Give the records back exactly as written, but without the images.

++++ Data excerpts ++++

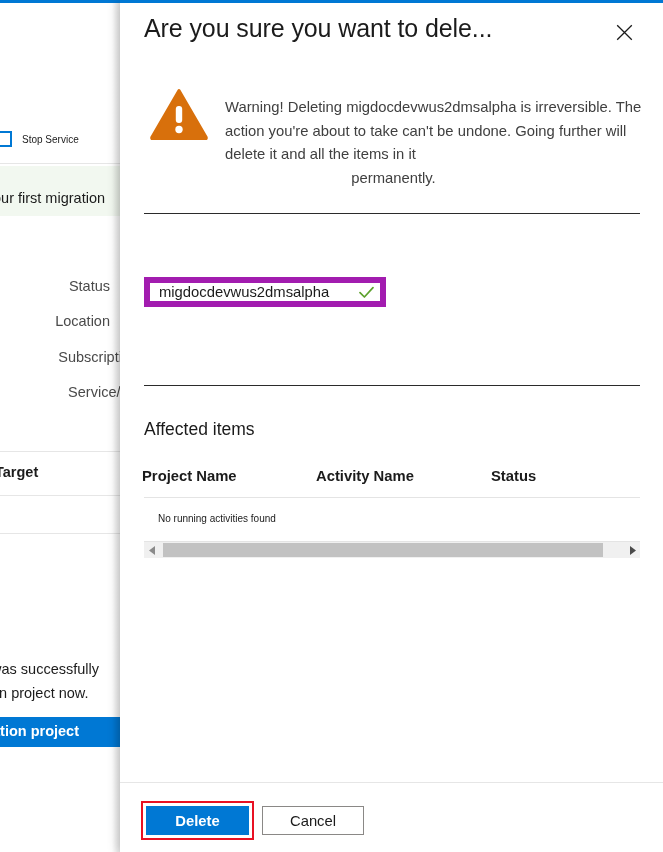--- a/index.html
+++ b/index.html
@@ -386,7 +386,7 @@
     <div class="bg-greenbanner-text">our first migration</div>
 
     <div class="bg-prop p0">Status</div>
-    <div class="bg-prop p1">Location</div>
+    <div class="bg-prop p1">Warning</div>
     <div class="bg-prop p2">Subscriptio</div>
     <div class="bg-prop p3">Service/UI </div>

++++

__Task result__.
--- a/index.html
+++ b/index.html
@@ -386,7 +386,7 @@
     <div class="bg-greenbanner-text">our first migration</div>
 
     <div class="bg-prop p0">Status</div>
-    <div class="bg-prop p1">Location</div>
+    <div class="bg-prop p1">Warning</div>
     <div class="bg-prop p2">Subscriptio</div>
     <div class="bg-prop p3">Service/UI </div>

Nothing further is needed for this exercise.